I have finally mastered my coopers pale ale brews to a standard I really enjoy the taste of. 

Coopers apa
1 kg Be2
500g ldm 
Safale us-05
Brew at 16 degrees. 
10min boil of hops with ldm and dry hop on day 7

I have used Galaxy, Vic secret and amorillo/cascade mix as hop additions. 

I am looking to buy a swag of hops to experiment with my flavours and was wondering what you beer gods think are the best flavoured for me to buy, try or combine?

Any other pointers welcomed. [emoji482]


----------



## mongey (2/4/16)

By no means a god but I have been doing similar to you and experimenting with hops in the boil. In addition to the ones you have Tried I have recently gone through packs of mosaic, Nelson sav and bravo. 

All worked well.


----------



## Toad (2/4/16)

It's mosaic and Galaxy in James squire hop thief yeah?


----------



## Bribie G (2/4/16)

Try the new Coopers Sparkling Ale in their revamped range. I just did a very nice Coopers Pale ale All Grain version with recultured Coopers bottle yeast.
As I had the slurry available I immediately put down a tin of Sparkling, BE2 and the slurry, no additional hops, and will see how that goes, to do side by sides with the all grain version.

I've found a touch of Citra, when you can get it, works well.


----------



## gdupagne (2/4/16)

I just did pretty much the same brew but changed the BE2 for 1.25kg of brew booster. Fermenting at 18 degrees. Just dry hopped with 15g cascade and 15g Amarillo on day 5


----------



## Ducatiboy stu (2/4/16)

Pale Ale is POR all the way

Mild Ale is done with POR & late SAAZ


----------



## Ducatiboy stu (2/4/16)

Bribie G said:


> I just did a very nice Coopers Pale ale All Grain version with recultured Coopers bottle yeast.


Pale malt, 10% wheat

35 IBU with POR

Dead simple


----------



## Barge (2/4/16)

Simcoe, mosaic, amarillo, cascade, citra, galaxy (amongst others) are all good for the fruity APA style beer.
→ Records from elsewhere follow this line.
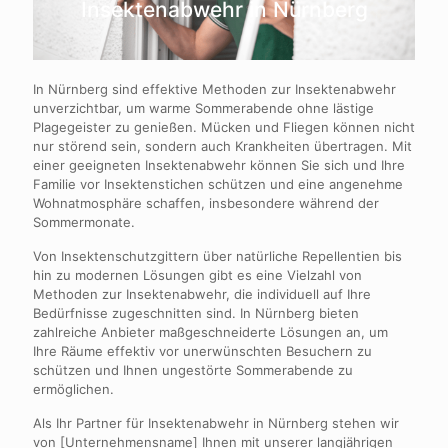
Insektenabwehr in Nürnberg
In Nürnberg sind effektive Methoden zur Insektenabwehr
unverzichtbar, um warme Sommerabende ohne lästige
Plagegeister zu genießen. Mücken und Fliegen können nicht
nur störend sein, sondern auch Krankheiten übertragen. Mit
einer geeigneten Insektenabwehr können Sie sich und Ihre
Familie vor Insektenstichen schützen und eine angenehme
Wohnatmosphäre schaffen, insbesondere während der
Sommermonate.
Von Insektenschutzgittern über natürliche Repellentien bis
hin zu modernen Lösungen gibt es eine Vielzahl von
Methoden zur Insektenabwehr, die individuell auf Ihre
Bedürfnisse zugeschnitten sind. In Nürnberg bieten
zahlreiche Anbieter maßgeschneiderte Lösungen an, um
Ihre Räume effektiv vor unerwünschten Besuchern zu
schützen und Ihnen ungestörte Sommerabende zu
ermöglichen.
Als Ihr Partner für Insektenabwehr in Nürnberg stehen wir
von [Unternehmensname] Ihnen mit unserer langjährigen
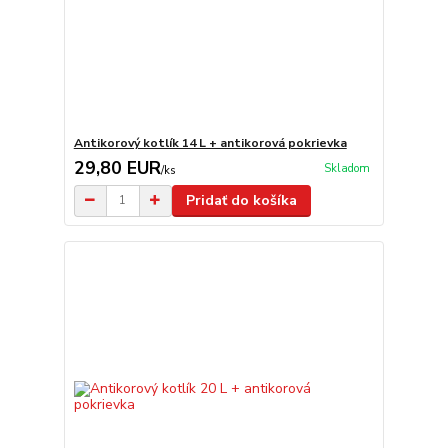
Antikorový kotlík 14 L + antikorová pokrievka
29,80 EUR
Skladom
/
ks
Pridať do košíka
Fuggles, EK goldings, Styrian goldings (dry hop), challenger & northdown are all good for a UK style bitter / pale ale

Single late addition of hallertauer makes a nice change as well.


----------



## Toad (3/4/16)

Purchased Galaxy, mosaic, Ella, willamette and por. 
See how we go. 
Boil recommendations?


----------



## Toad (6/4/16)

Any boil recommendations for any of these hops for pale ales lads ?


----------



## Yob (6/4/16)

Lots of fruity ones late, 10 or 5 minutes.


----------



## trustyrusty (6/4/16)

Hi Thanks

I have a very similar one on the go...

Cooper APA

1 kg Be2 + 100 g dex.


Steeped Amarillo for 20min.....added to wort....

Put left over hops in tea bag and left in...

Safale us-05

Still bubbling - 16 days still going at about bubble every 2 minutes - seems to have gone on for a while - temp around 21...

Thanks


----------



## Toad (6/4/16)

Thanks yob. I don't like real bltter beer so I was thinking 10 mins or less just didn't know if any of those hops liked anything special.


----------